EXERCISE ->
From the items below, pull out every line that contains the string "Cloaking" and copy each one. Case counts.
TASK MATERIAL section start
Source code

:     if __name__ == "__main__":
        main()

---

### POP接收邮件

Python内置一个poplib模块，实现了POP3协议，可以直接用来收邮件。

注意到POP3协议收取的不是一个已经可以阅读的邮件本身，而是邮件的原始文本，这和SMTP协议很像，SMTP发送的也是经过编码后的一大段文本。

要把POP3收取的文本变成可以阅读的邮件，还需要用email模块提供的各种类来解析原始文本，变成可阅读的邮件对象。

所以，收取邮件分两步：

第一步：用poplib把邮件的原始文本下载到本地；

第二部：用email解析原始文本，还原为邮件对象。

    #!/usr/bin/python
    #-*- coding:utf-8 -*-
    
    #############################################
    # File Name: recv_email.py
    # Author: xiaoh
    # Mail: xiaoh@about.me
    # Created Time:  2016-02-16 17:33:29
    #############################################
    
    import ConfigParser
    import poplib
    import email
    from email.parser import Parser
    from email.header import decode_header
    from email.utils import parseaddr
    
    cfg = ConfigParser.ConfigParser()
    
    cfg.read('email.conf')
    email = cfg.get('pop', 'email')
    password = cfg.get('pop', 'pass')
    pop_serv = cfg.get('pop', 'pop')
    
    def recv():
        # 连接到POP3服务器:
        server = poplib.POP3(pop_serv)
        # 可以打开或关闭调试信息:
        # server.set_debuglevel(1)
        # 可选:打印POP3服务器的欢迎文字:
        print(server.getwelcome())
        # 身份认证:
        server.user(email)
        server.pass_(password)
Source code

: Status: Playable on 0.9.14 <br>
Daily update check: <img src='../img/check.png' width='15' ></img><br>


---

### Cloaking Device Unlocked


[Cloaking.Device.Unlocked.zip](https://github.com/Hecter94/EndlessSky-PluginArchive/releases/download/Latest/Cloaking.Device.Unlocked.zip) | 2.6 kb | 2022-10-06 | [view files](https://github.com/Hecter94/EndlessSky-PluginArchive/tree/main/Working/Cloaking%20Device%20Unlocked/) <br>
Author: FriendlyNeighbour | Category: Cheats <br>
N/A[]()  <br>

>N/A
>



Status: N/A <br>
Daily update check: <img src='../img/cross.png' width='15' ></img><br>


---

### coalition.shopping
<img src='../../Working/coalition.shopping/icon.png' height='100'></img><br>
TASK MATERIAL section end
TASK MATERIAL section start
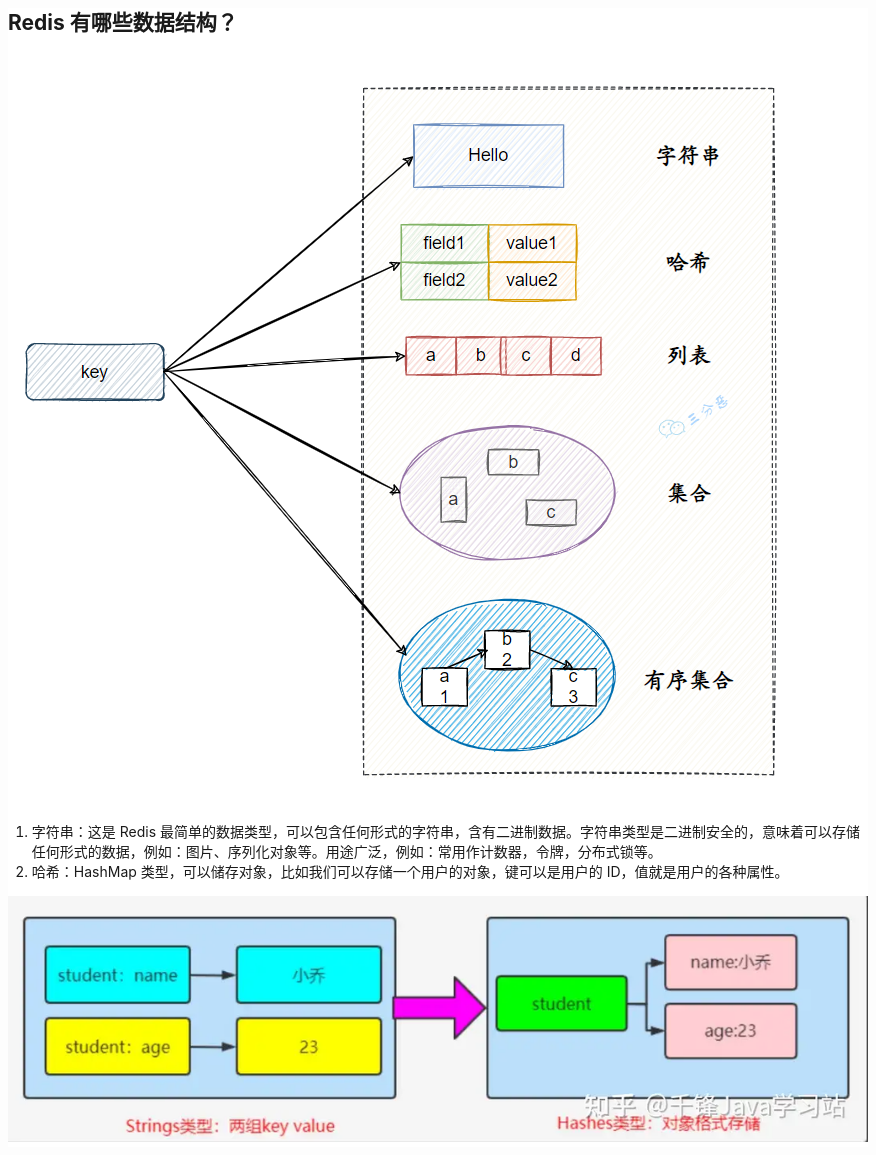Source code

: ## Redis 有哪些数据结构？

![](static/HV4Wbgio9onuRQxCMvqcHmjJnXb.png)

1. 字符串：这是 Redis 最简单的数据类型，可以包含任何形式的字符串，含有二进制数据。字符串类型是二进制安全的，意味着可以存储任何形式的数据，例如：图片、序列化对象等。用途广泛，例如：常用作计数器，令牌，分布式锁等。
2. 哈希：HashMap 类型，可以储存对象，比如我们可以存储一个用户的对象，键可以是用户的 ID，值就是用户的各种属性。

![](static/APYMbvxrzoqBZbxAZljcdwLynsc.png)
TASK MATERIAL section end
RESPONSE TO THE TASK ->
### Cloaking Device Unlocked
[Cloaking.Device.Unlocked.zip](https://github.com/Hecter94/EndlessSky-PluginArchive/releases/download/Latest/Cloaking.Device.Unlocked.zip) | 2.6 kb | 2022-10-06 | [view files](https://github.com/Hecter94/EndlessSky-PluginArchive/tree/main/Working/Cloaking%20Device%20Unlocked/) <br>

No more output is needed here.